Vaguely speaking of, I had a dream that CKR found my blog and wrote me a fucking essay in response. (What's up with this? Last time there was a Home Team vote I dreamed I was having an affair with Paul Gross. And I haven't had any comparable dreams in the intervening time. Anyway!) It started out quoting the Lord of the Rings in Elvish and talked about outer space!! and it was actually a very sweet letter but I didn't read all of it because I was terrified of getting to the part where he'd be all "Oh, and then I read your Ray Kowalski porn." And I just. What. I think I need a new fandom. Mumble mumble I'm going to get some breakfast and listen to Hugh Dillon on the bus. /o\
I ... may have just dreamed that I was having a secret affair with Paul Gross. We had to hide in a hotel room where no one would find us (across a parking lot from a swamp where the evil mystical creature from a previous part of the dream dwelt, but that's another story). I am not entirely clear on whether it had to be secret because I think I was CKR for part of the dream -- except that I was also me for part of it, and definitely a girl throughout -- or because even my subconscious thinks Martha Burns is cool and felt guilty about it. I just -- what?!

I'm also dreaming bits of dialogue in Headstones lyrics, but that's just funny.

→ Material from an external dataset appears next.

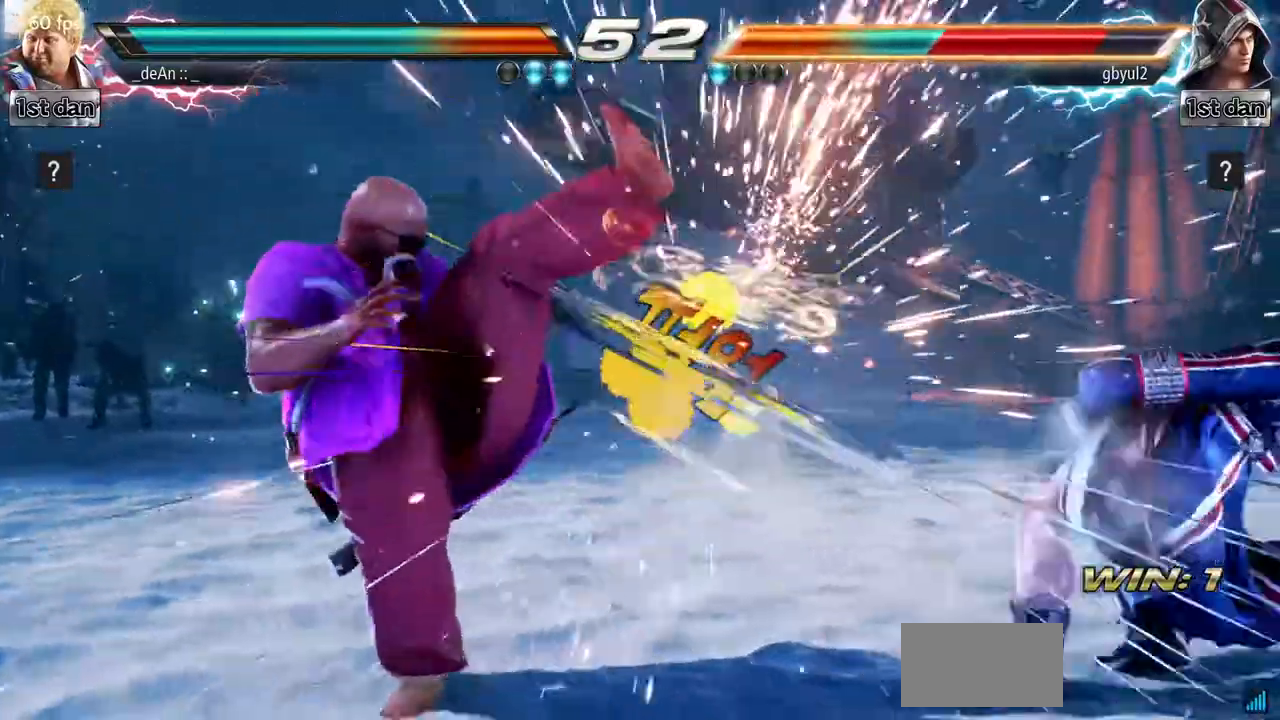
{"buttons": [], "left_stick": "right", "events": [[334, "left_stick", "right"], [401, "left_stick", "center"], [501, "left_stick", "right"]]}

In completely separate and much saner news, Home Team: 2009 is happening right now; go vote for awesome female characters! I kind of love it because I discovered within myself reactions like "oh my god you want me to choose between CJ and Brennan??" and also this deep-seated bewildering conviction that Teyla > Kaylee, which is pretty funny considering that I basically am Kaylee minus mechanical talent. Anyway, it is funtimes, and only YOU can prevent Wonder Woman losing out to Molly Weasley.
Whiling away the morning reading the Bunny Comics archive instead of getting breakfast and watching more due South: the world is smaller than you think. (I would say I am starting to get an actual collection of Mountie comics, but I do not think one bunny and two from Hark! A Vagrant actually count.)

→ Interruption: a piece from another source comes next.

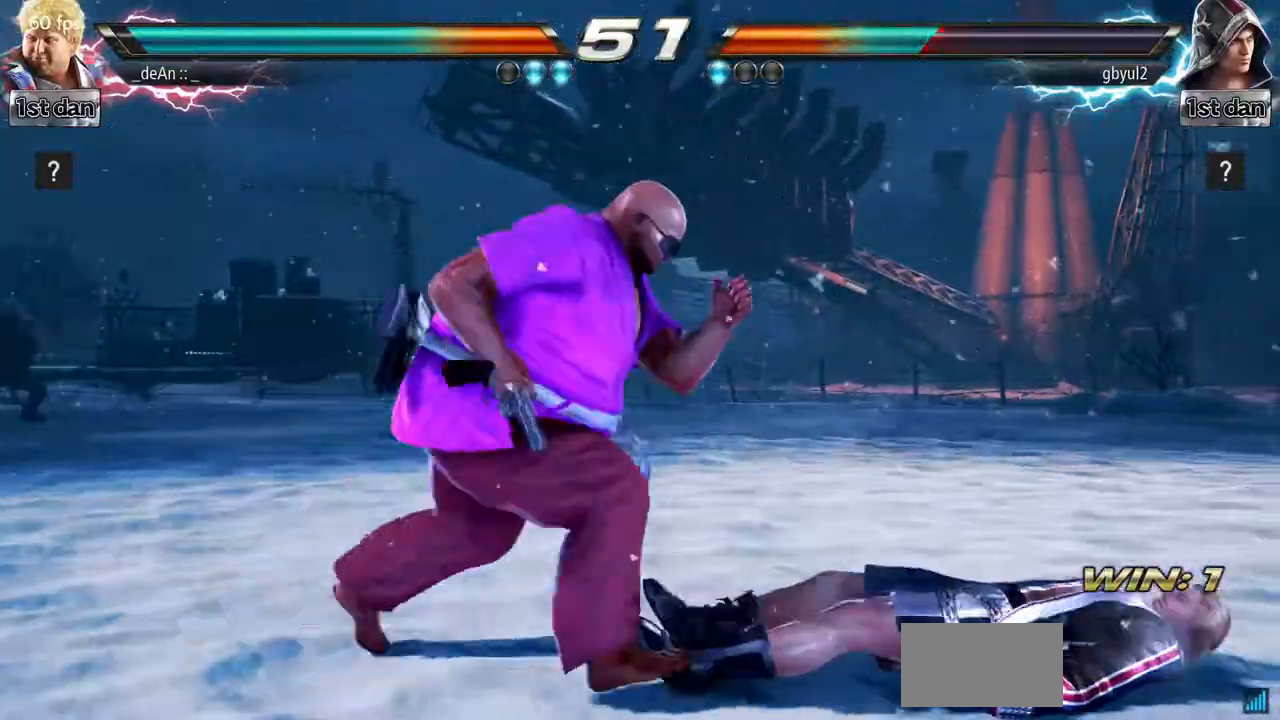
{"buttons": [], "left_stick": "center", "events": [[200, "CROSS", "up"], [234, "left_stick", "center"]]}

I dreamed that a bunch of Cthulhu's lesser relatives appeared unto the people to tell of the return of the Elder Gods; I had to run away from a bunch of horrible things and tried to get them to stop chasing me by throwing dirt at them, but they laughed at me and told me that when Cthulhu came it would eat me slowly with unbearable torment. I record this because, uh, it wasn't ... actually a nightmare, it was a perfectly ordinary-feeling dream, and I am kind of bewildered because I never even think a little bit about the Lovecraft mythos unless I am reading something of Neil Gaiman's in that universe. I was completely disoriented when I woke out of that to the due South theme on my iPod, though.

(Seriously, could I get a show of hands? I want to know if anyone else's subconscious thinks Cthulhu is a good subject for dreams.)